Самиздат: [Регистрация] [Найти] [Рейтинги] [Обсуждения] [Новинки] [Обзоры] [Помощь|Техвопросы]
Ссылки:


 Ваша оценка:


   Три рыжих хвоста
  
   Не в Ирландии, и не в Бразилии, и не на островах Зеленого Мыса....
   И - заметьте! - вовсе не в пятницу, тринадцатого, а в обычный серый будничный вторник хвост явился на станции метро "Таганская".
   Это был солидный, уверенный в себе хвост, не суетливый, и с чувством собственного достоинства. К такому хвосту обычно прикреплена упитанная породистая корова, с крутыми бедрами и полным выменем.
   Но к этому хвосту не крепилось ничего, он просто висел в воздухе, как улыбка Чеширского кота. Некоторым диссонансом к его самодостаточности служил крепкий репей, запутавшийся в кисточке.
   Окружающие не особо замечали его - ну висит нечто, и пусть себе висит, никому не мешает: хвост помещался в стороне от основного людского потока. Москвичи не очень-то склонны глазеть по сторонам, а приезжие излишне озабочены своими делами.

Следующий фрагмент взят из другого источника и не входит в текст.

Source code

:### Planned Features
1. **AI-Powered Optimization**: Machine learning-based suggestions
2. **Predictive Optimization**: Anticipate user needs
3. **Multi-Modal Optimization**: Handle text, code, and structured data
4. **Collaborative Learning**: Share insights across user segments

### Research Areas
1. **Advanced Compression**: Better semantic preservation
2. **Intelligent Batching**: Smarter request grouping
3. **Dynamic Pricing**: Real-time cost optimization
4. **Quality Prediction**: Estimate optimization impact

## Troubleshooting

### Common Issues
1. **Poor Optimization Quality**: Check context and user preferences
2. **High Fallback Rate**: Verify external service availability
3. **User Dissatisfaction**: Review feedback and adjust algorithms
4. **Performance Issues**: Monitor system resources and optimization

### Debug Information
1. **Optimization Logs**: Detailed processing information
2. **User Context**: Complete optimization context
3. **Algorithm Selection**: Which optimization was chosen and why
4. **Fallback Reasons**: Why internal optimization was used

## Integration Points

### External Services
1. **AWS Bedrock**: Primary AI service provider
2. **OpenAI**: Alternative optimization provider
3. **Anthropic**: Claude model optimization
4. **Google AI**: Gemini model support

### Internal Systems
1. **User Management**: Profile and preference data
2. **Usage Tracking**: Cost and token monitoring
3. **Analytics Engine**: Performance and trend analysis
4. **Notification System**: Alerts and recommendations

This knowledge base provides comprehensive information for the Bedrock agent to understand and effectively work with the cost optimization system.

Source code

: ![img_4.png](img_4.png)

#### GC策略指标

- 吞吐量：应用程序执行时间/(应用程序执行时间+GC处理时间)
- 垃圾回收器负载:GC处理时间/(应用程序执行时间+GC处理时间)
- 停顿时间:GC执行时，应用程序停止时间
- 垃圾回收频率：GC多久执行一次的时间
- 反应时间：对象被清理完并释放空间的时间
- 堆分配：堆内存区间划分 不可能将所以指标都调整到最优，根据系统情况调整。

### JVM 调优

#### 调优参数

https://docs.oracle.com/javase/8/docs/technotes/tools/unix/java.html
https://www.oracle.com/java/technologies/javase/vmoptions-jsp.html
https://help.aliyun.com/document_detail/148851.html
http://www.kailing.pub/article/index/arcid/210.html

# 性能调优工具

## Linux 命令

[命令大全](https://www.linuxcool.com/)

   Некоторые, однако, обращали внимание, невоспитанно указывали на хвост пальцами, а один тип даже подергал его, за что получил кисточкой по носу. Какое-то время хвост провисел на станции "Таганской", потом переместился на станцию "Сокольники", где вызвал некоторый ажиотаж: хвост заметили, его фотографировали и снимали на мобильники, что хвосту явно пришлось по душе: он слегка подрагивал, от удовольствия, и пушил кисточку.
   Потом дежурная по станции сочла, что это непорядок, и попыталась хвост прибрать. Хвост в руки не давался, и дежурной пришлось побегать и взмокнуть. Однако с помощью добровольцев хвост все же был изловлен, сунут в пластиковый мешок для мусора, где, нервно и недовольно взбрыкивая, хранился до тех пор, пока дежурная не сдала его в конце смены под расписку. В результате хвост попал в стол находок, где и теперь пылится хвостосодержащий мешок с биркой "хвост коровий одна штука".

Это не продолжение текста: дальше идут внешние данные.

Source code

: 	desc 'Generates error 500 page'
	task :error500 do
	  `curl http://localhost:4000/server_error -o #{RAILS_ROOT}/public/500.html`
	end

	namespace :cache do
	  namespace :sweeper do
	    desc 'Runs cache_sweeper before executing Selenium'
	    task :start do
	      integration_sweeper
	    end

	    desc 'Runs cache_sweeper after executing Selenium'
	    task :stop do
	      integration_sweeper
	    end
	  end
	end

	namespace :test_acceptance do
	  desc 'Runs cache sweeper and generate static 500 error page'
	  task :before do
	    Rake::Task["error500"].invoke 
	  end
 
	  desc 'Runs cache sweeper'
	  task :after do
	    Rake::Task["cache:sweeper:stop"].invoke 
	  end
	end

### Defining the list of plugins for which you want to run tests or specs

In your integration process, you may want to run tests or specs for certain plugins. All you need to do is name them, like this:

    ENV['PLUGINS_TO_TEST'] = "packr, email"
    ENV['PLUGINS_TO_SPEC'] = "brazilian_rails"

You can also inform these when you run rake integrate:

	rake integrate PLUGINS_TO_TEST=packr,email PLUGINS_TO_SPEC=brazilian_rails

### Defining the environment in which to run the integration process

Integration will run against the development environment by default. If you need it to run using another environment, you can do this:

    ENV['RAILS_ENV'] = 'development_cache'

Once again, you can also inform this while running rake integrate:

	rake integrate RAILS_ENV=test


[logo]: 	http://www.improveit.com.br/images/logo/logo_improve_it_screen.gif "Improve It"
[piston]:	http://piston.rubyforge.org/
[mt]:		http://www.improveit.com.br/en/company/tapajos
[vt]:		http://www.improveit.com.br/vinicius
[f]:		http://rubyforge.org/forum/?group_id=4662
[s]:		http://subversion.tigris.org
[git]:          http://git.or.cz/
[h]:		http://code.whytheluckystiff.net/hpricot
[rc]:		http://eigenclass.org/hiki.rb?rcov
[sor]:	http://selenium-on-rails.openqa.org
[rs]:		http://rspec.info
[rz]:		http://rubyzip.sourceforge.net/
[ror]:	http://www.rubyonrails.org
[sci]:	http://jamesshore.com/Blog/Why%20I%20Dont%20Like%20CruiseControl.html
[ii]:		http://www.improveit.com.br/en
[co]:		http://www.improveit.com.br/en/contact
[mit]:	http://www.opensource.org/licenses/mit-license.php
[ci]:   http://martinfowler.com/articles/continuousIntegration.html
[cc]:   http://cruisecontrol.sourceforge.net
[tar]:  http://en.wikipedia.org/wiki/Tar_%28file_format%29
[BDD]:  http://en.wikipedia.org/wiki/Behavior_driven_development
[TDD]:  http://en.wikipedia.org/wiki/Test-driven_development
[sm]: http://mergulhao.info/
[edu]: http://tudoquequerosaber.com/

   Хвост номер два имел совсем иной темперамент - был он подвижен, любопытен и игрив.
   И шлялся по Невскому - ну, еще со времен Николая Васильевича, который Гоголь, Невский проспект притягателен для любопытствующих.
   Вначале хвост завис возле канала Грибоедова, потом заинтересовался конями на Аничковом мосту, затем взлетел и некоторое время носился туда-сюда, от Лавры до Дворцовой площади, как миниатюрный воздушный змей, только без поводка.
   Но все приедается, приелось и это, и хвост перебрался через Неву, немного отдохнул на рострах колонны, примерил себя сфинксу, сначала в собственном своем амплуа, то есть в качестве хвоста, потом в качестве шарфика, покатался на кораблике Адмиралтейства, свалился оттуда, искупался в Неве и улегся сохнуть на крыше Зимнего дворца.
   Солнышко в Питере, однако, капризное - спряталось. Хвост замерз и отправился греться.
   Над головами очереди хвост проскользнул в Эрмитаж, спустился в гардероб и выбрал из висевших на вешалке верхних одежд шубу попушистей, проник в рукав, угрелся и задремал.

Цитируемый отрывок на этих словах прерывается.